Anthony Davis #3 of the Los Angeles Lakers shoots the ball against the Miami Heat during Game Four of the NBA Finals on October 6, 2020 at AdventHealth Arena in Orlando, Florida.
Nathaniel S. Butler | National Basketball Association | Getty Images

Performance technology company Hyperice has completed a Series A funding round for $48 million, which puts the firm at a $700 million valuation, CEO Jim Huether told CNBC this week.

The funding round includes a list of prominent athlete-investors, including National Basketball Association stars Anthony Davis, Chris Paul, Russell Westbrook, DeAndre Jordan and new Philadelphia 76ers coach Doc Rivers.Tennis star Naomi Osaka, who won the 2020 U.S. Open, is also an investor.

The company did not disclose the stakes each athletes took in the company, or the amount of their investments.

The company specializes in performance recovery products including its Hypervolt massagers which targets soft tissue pain and muscle recovery. In its new sponsorship deal with the NBA, the massagers now sit under the seats of each player during games.

Hyperice has gained popularity among athletes including Mahomes, who has used the firm's product since his days at Texas Tech University.

Added Osaka: "Since I've started using Hyperice, I've realized how crucial recovery is to getting the most out of my training and preparing my body for competition.
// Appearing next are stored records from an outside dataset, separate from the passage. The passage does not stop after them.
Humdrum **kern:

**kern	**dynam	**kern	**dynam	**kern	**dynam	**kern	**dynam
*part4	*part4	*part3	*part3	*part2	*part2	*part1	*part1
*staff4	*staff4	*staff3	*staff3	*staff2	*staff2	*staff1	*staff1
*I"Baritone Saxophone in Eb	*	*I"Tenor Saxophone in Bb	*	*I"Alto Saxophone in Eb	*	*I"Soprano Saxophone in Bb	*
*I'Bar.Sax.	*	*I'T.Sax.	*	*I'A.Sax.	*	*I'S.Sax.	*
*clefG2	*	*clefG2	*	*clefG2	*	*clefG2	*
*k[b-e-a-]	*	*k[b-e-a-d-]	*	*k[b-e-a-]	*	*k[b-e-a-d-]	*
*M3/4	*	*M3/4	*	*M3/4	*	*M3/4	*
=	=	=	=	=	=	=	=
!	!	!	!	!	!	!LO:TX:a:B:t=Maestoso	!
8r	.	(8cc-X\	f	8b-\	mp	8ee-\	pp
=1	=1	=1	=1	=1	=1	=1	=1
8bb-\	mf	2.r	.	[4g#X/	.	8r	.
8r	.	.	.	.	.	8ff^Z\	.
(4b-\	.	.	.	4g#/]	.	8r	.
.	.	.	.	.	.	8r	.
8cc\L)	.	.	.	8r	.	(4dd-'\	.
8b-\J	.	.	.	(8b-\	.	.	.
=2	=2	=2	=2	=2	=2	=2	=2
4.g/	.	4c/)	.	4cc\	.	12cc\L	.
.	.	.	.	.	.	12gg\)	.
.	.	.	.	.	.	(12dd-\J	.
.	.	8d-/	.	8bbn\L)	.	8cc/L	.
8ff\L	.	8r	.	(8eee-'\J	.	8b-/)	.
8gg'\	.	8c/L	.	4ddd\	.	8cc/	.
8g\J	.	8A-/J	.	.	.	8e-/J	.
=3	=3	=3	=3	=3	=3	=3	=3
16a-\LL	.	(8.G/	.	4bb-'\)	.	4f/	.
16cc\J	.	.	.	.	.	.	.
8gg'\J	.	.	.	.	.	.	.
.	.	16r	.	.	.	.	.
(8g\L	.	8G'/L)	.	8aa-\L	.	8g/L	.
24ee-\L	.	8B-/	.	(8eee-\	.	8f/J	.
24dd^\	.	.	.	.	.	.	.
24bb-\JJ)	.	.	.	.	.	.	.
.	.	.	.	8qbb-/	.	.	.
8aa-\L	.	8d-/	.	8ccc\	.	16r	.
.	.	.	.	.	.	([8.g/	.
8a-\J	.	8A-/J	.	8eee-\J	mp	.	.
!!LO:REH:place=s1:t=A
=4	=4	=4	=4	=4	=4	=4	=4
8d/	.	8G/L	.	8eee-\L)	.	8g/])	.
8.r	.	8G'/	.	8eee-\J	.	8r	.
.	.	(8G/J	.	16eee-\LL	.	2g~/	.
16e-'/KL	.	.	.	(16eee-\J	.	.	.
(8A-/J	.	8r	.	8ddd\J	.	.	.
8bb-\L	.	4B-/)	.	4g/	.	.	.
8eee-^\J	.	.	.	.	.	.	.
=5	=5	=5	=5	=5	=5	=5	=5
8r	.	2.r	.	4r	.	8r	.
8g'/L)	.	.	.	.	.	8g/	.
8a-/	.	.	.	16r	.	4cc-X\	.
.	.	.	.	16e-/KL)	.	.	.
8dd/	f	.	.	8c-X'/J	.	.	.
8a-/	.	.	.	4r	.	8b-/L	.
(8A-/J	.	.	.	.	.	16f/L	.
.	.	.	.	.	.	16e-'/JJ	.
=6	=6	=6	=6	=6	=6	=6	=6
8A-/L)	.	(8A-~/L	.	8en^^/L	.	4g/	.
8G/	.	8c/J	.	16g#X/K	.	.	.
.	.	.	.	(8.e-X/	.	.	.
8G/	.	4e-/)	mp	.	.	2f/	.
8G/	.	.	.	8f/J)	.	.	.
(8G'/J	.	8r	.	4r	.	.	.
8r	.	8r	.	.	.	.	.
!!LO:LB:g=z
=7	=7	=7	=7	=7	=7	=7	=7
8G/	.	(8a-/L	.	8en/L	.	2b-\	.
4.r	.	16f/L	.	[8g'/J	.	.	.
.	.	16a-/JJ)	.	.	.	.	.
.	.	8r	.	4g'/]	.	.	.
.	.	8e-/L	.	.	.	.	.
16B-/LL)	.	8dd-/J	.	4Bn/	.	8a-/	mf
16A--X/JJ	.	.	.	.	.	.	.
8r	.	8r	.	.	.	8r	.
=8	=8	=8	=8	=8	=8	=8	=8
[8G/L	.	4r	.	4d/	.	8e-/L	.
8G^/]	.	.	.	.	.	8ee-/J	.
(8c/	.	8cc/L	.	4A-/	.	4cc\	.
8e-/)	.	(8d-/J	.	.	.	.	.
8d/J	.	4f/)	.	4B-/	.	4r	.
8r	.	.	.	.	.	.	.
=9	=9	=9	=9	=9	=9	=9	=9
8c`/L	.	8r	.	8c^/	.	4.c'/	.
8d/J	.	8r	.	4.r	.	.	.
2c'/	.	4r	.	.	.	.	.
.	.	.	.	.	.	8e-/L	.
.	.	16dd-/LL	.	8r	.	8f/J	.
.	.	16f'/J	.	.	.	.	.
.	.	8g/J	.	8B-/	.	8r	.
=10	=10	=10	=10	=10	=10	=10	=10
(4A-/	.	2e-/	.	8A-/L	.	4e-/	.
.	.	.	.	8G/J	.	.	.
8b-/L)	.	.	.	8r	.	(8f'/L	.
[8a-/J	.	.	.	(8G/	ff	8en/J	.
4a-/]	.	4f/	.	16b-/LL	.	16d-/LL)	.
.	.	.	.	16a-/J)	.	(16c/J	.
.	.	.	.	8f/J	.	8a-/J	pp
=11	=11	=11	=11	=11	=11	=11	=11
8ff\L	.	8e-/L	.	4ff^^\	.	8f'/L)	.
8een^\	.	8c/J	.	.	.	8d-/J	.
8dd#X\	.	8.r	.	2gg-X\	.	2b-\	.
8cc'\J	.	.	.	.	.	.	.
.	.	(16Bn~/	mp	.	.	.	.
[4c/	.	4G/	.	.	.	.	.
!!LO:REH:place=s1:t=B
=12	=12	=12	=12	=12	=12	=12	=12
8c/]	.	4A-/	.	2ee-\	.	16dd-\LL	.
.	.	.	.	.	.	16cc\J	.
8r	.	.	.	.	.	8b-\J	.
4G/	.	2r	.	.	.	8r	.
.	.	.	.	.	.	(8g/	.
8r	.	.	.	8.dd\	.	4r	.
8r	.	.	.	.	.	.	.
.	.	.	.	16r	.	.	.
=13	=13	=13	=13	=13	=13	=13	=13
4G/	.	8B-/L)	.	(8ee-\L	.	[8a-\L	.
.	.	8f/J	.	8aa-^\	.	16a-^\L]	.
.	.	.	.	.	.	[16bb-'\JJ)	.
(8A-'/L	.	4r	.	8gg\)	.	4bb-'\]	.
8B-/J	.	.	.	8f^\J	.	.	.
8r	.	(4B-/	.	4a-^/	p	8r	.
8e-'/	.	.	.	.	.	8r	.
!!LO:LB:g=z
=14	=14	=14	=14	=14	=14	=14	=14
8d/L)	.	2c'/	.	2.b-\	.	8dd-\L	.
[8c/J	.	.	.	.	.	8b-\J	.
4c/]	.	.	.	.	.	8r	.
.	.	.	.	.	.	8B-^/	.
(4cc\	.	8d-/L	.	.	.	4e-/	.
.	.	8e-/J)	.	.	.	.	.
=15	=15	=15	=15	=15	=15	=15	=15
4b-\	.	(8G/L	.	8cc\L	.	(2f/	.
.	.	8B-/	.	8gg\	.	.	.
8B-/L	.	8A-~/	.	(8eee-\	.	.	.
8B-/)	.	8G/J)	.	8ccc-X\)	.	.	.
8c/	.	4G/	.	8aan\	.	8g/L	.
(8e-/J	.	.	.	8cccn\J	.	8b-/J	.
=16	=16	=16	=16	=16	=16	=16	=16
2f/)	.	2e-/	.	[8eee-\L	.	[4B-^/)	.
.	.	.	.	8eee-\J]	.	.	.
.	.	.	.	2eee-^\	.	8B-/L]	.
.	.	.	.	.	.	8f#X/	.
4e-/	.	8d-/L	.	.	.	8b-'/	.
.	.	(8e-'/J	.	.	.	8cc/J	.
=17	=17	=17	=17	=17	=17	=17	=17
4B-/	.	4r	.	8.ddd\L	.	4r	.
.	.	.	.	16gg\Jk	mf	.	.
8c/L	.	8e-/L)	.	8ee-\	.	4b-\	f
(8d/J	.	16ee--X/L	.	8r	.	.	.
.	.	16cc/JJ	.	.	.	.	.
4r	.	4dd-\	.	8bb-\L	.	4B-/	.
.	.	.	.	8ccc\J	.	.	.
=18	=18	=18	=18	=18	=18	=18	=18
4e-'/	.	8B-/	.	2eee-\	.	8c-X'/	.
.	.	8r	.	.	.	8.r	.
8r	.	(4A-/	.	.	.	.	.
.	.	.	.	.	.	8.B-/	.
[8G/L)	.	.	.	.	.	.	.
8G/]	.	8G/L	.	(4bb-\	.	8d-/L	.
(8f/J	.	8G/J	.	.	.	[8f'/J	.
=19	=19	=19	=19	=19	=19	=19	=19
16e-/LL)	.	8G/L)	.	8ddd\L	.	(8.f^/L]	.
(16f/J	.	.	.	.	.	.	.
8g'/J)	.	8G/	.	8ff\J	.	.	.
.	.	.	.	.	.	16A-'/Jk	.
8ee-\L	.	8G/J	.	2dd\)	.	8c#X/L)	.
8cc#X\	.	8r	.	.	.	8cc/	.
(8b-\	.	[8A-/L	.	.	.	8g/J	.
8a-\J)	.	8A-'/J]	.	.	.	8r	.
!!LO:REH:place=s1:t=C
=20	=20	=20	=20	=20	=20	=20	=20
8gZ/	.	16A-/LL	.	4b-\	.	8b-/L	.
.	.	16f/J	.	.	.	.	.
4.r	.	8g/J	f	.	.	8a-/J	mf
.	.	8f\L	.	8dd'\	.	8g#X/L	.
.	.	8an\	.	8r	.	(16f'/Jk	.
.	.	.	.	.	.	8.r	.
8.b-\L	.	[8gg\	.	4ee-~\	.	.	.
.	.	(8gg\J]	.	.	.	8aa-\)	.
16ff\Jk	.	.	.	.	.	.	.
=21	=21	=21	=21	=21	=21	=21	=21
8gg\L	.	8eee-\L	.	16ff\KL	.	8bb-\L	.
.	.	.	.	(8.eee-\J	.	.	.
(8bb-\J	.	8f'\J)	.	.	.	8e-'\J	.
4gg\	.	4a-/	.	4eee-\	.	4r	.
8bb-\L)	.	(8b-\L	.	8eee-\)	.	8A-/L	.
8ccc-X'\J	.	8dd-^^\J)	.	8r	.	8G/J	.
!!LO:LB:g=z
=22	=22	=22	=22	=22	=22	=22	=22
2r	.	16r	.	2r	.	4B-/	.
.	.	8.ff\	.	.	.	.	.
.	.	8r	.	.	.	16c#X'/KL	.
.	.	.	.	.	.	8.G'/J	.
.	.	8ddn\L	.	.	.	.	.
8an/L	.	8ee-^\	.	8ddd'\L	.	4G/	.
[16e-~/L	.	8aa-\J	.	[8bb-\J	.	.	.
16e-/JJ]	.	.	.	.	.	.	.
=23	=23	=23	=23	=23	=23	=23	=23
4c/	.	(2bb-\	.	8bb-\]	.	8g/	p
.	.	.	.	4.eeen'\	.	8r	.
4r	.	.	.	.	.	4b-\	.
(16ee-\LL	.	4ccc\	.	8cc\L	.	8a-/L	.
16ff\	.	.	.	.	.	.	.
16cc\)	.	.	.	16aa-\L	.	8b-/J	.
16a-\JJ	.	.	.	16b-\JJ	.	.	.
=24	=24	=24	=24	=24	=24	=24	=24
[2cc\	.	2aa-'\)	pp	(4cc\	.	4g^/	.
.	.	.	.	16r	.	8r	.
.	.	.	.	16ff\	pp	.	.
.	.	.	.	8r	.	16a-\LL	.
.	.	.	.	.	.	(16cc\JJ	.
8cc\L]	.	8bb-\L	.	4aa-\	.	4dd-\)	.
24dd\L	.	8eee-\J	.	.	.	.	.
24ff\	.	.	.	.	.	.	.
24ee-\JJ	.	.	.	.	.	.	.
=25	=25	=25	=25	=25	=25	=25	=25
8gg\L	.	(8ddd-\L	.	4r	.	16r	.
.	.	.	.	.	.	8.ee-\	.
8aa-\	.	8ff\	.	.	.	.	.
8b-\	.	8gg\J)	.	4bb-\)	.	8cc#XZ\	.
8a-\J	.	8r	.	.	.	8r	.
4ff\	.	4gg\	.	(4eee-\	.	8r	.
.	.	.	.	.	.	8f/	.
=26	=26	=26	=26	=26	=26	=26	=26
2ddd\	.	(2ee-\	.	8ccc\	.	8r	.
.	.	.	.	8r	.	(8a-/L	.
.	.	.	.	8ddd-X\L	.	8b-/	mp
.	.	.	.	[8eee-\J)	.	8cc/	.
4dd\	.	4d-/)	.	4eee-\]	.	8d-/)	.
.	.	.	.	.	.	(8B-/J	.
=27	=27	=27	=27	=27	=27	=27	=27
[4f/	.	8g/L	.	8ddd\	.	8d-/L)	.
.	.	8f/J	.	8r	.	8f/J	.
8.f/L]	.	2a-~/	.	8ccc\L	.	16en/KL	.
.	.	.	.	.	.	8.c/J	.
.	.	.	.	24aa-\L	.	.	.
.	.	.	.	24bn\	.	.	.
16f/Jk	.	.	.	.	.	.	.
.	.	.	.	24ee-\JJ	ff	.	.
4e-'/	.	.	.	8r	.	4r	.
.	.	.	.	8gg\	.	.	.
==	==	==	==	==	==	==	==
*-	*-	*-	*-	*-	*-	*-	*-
Hyperice has improved my body and overall health and I know will be fundamental to having a long and healthy career, which is why I invested and want to use my platform to encourage every athlete to take recovery seriously."

In an interview with CNBC on Tuesday, Huether called the Series A "one of the most high profile rounds in health tech" adding the company only sought $30 million but oversubscribed. The NBA and National Football League also joined the company as investors.

"The athletes and the leagues have certainly helped us tremendously to authenticate and validate the technology and help amplify it and help create more reach so that people know the benefits of the technology," Huether said.

The Series A round was led by investment advisory firm Main Street Advisors and private equity firm S.C.Holdings.

Hyperice said it would use the funds to expand its artificial intelligence capabilities to enhance its new HyperSmart technology and app. The company also added Kansas City Chiefs quarterback Patrick Mahomes as an equity partner last week and will utilize Mahomes' name and image to expand globally.

Other NFL players who joined this funding round include J.J. Watt, Jarvis Landry and Christian Mccaffrey.

In an email to CNBC, Mahomes praised Hyperice's innovation of "new gear and tech" adding the company has "a huge opportunity to grow the customer base well beyond the pros."

Hyperice will use funds from its $48 million Series A to enhance its its new bluetooth and artificial intelligence platform, HyperSmart app.
Source: Hyperice

In March, the company acquired NormaTec's compression system, which helps athletes with muscle tissue recovery. "Now that Hyperice and NormaTec are one, there's no doubt they're the recovery technology category leader," Mahomes said.

Huether, who said the company generated $100 million in revenue in 2019, said Hyperice is projecting revenue "well over $200 million this year." The company wants to gain more market share in a sports technology marketplace projected to be worth $30 billion by 2024.

Hyperice products are available at retailers, including Nordstrom and Bloomingdale's. Huether said, "one of the expansion points is looking at international retailers" in Europe, Asia and Australia "on more of the consumer electronics side."

Asked if Hyperice plans to pursue an IPO, Huether didn't rule out the option but noted Hyperice "has been highly profitable" and currently isn't planning to solicit more funding.

"We're going to continue to advance our position internationally, continue to push our technology, build out our software capabilities, bring out products, and I think we'll have a lot of options," he said. "We want this to be a multi-billion dollar company within the next three to five years."